| Required task |
Please say whether each statement agrees with the talk summary that follows, answering yes or no and quoting the words of the summary that decide it. 1. Theravada Buddhism reached Sipsong Panna from Chiang Mai by way of Kengtung. 2. Fixed rules set how long Lue males had to remain in the Sangha. 3. The temple was practically the only place to learn to read and write the Lue script.

| Article |
323rd
Meeting – Tuesday, June 8th 2010
A talk by Roger Casas
Present: Bob Vryheid, Steve Epstein, Derrick Titmus, Ken Dyer,
Ricky Ward, Jack
Eisner, Renee Vines, Bonnie Brereton, Hand and Sangdao Bänziger,
Jacques
Leider, Louis Gabaude, Prissy Soontorminate, Willem van Gogh, Hunter
Marston,
Uwanna Rathanasri, Caroline Marsh, John Cadet, Reinhard Hohler, Ann
Adams,
Ursula Cats. An audience of 22.
The following is a summary of his talk prepared by
Roger:
The Tai Lue of Sipsong Panna are arguably one of the
ethnic groups in the People’s Republic of China (PRC) that have
received more
attention from academic scholars since the end of the 1980s. The
importance
that Sipsong Panna has acquired since the beginning of the 1990s as one
of the
main tourist destinations in the PRC undoubtedly plays an important
role in
this interest towards the area and the changes it is experiencing as
part of
its integration within national and regional trade markets.
Assimilating on its way elements of previously
existing local cults, Theravada Buddhism spread from Chiang Mai (via
Kengtung,
in Shan State, Burma) and was adopted as a legitimating cult by the
ruling
class of Sipsong Panna at some point between the thirteenth and
fifteenth
centuries. As it is the case of many
other Tai
societies in Southeast Asia, Buddhism in Sipsong Panna essentially
revolved
around the practice of dana (Pali) or tan (Lue), the
virtue of
giving, exercised mainly through the various religious festivals (also
called tan)
informing the Lue calendar, but also through the daily food offerings
by which
villagers provide the means of subsistence for the Sangha, the
community
of monks and novices.
Traditionally,
Lue males were expected to become monks at least once in their lives,
usually
for a few years during childhood or youth, although there were no fixed
norms
regulating when to enter the Sangha or for how long. The temple stood
as the
main institution for cultural transmission, for it was practically the
only
place where someone could learn to read and write the Lue script, and
therefore
spending more or less time in the Sangha was also a fundamental scale
by which
Lue would judge social status of individuals.

| Given data |
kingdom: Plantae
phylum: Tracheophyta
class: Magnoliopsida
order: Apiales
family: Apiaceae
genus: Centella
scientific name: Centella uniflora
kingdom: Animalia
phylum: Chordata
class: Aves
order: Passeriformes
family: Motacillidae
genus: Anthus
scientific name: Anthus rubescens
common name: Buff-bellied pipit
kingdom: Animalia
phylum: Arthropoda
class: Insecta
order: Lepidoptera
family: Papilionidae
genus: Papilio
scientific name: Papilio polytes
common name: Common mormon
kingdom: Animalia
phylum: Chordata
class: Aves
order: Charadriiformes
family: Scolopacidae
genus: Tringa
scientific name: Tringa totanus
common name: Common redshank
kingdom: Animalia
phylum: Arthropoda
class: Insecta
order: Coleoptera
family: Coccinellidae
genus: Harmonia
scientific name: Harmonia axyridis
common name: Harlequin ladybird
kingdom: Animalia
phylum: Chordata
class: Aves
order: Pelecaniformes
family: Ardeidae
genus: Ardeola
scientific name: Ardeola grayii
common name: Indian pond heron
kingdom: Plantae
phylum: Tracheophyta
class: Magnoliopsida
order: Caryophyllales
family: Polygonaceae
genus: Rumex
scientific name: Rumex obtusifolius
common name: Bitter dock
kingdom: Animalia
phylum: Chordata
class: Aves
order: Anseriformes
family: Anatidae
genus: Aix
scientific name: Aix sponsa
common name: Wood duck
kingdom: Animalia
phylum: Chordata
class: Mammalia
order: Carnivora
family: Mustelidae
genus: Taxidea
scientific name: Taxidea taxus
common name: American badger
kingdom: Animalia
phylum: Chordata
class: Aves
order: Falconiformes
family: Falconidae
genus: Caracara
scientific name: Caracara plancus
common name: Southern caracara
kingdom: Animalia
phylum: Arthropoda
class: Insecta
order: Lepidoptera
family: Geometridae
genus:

| Solution to the exercise |
1. Yes: "Theravada Buddhism spread from Chiang Mai (via Kengtung, in Shan State, Burma)"
2. No: "there were no fixed norms regulating when to enter the Sangha or for how long"
3. Yes: "it was practically the only place where someone could learn to read and write the Lue script"